● TASK DESCRIPTION
Should a line below contain the word "biên", report it.

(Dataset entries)
####
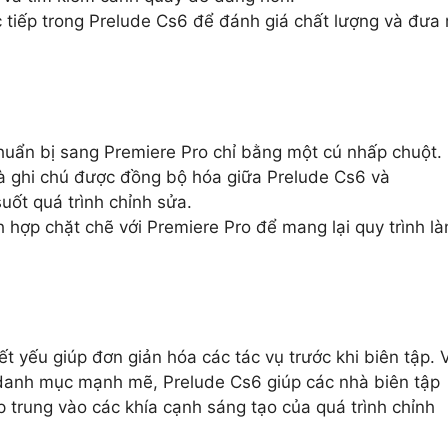
tiếp trong Prelude Cs6 để đánh giá chất lượng và đưa 
uẩn bị sang Premiere Pro chỉ bằng một cú nhấp chuột.
và ghi chú được đồng bộ hóa giữa Prelude Cs6 và
ốt quá trình chỉnh sửa.
 hợp chặt chẽ với Premiere Pro để mang lại quy trình l
t yếu giúp đơn giản hóa các tác vụ trước khi biên tập. 
 danh mục mạnh mẽ, Prelude Cs6 giúp các nhà biên tập
p trung vào các khía cạnh sáng tạo của quá trình chỉnh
####
● RESPONSE
t yếu giúp đơn giản hóa các tác vụ trước khi biên tập. 
 danh mục mạnh mẽ, Prelude Cs6 giúp các nhà biên tập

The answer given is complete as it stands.